THE DATA >>
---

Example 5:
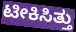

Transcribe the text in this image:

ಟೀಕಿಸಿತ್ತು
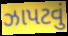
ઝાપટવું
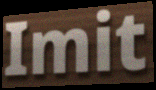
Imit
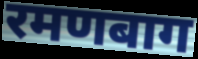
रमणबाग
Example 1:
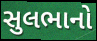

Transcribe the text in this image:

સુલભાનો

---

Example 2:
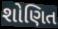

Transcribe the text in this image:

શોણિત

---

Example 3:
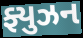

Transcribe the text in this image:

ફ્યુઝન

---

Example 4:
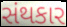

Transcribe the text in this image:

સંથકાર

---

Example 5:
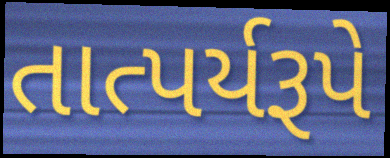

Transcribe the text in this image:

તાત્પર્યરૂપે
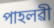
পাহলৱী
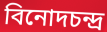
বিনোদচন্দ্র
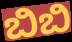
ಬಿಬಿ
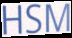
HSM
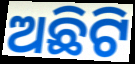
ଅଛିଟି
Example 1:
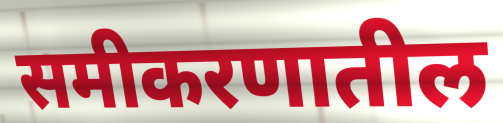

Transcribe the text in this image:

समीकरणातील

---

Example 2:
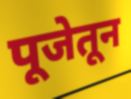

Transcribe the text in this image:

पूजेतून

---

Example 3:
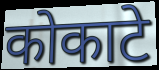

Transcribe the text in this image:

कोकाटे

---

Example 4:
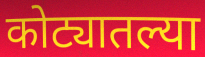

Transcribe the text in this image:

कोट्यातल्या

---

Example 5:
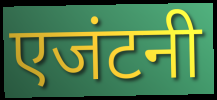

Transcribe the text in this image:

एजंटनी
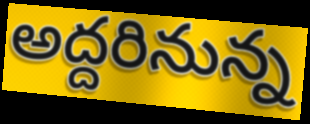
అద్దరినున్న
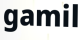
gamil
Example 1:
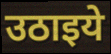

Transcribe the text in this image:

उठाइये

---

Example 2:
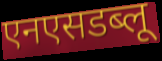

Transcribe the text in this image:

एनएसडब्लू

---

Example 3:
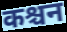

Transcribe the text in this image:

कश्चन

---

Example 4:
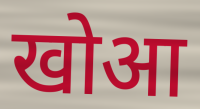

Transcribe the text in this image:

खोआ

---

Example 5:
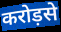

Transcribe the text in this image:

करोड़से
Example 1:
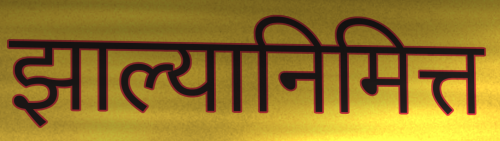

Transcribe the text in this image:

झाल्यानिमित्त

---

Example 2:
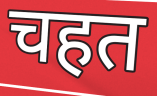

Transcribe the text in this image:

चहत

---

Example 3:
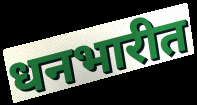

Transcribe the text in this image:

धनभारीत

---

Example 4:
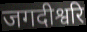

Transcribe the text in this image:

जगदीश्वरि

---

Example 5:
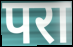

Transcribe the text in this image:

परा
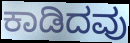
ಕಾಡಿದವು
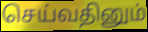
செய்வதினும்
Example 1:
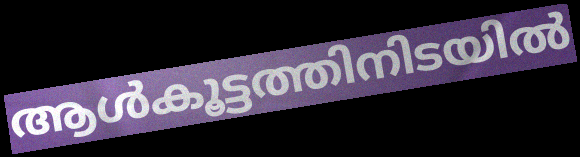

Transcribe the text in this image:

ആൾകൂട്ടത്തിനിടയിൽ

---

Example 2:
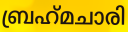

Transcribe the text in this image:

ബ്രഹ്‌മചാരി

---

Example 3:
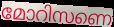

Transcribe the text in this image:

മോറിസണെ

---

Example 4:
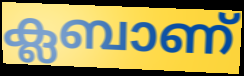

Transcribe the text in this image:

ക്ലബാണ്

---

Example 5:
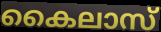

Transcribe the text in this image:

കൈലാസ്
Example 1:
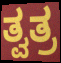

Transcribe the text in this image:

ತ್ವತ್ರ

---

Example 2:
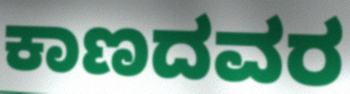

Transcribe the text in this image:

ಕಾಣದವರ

GIVEN TASK >> Update all the items above by changing every "Example" to "Sample", leaving everything else as it is. Omit the pictures from your answer.

COMPLETED TASK >>
---

Sample 5:

Transcribe the text in this image:

ಟೀಕಿಸಿತ್ತು
ઝાપટવું
Imit
रमणबाग
Sample 1:

Transcribe the text in this image:

સુલભાનો

---

Sample 2:

Transcribe the text in this image:

શોણિત

---

Sample 3:

Transcribe the text in this image:

ફ્યુઝન

---

Sample 4:

Transcribe the text in this image:

સંથકાર

---

Sample 5:

Transcribe the text in this image:

તાત્પર્યરૂપે
পাহলৱী
বিনোদচন্দ্র
ಬಿಬಿ
HSM
ଅଛିଟି
Sample 1:

Transcribe the text in this image:

समीकरणातील

---

Sample 2:

Transcribe the text in this image:

पूजेतून

---

Sample 3:

Transcribe the text in this image:

कोकाटे

---

Sample 4:

Transcribe the text in this image:

कोट्यातल्या

---

Sample 5:

Transcribe the text in this image:

एजंटनी
అద్దరినున్న
gamil
Sample 1:

Transcribe the text in this image:

उठाइये

---

Sample 2:

Transcribe the text in this image:

एनएसडब्लू

---

Sample 3:

Transcribe the text in this image:

कश्चन

---

Sample 4:

Transcribe the text in this image:

खोआ

---

Sample 5:

Transcribe the text in this image:

करोड़से
Sample 1:

Transcribe the text in this image:

झाल्यानिमित्त

---

Sample 2:

Transcribe the text in this image:

चहत

---

Sample 3:

Transcribe the text in this image:

धनभारीत

---

Sample 4:

Transcribe the text in this image:

जगदीश्वरि

---

Sample 5:

Transcribe the text in this image:

परा
ಕಾಡಿದವು
செய்வதினும்
Sample 1:

Transcribe the text in this image:

ആൾകൂട്ടത്തിനിടയിൽ

---

Sample 2:

Transcribe the text in this image:

ബ്രഹ്‌മചാരി

---

Sample 3:

Transcribe the text in this image:

മോറിസണെ

---

Sample 4:

Transcribe the text in this image:

ക്ലബാണ്

---

Sample 5:

Transcribe the text in this image:

കൈലാസ്
Sample 1:

Transcribe the text in this image:

ತ್ವತ್ರ

---

Sample 2:

Transcribe the text in this image:

ಕಾಣದವರ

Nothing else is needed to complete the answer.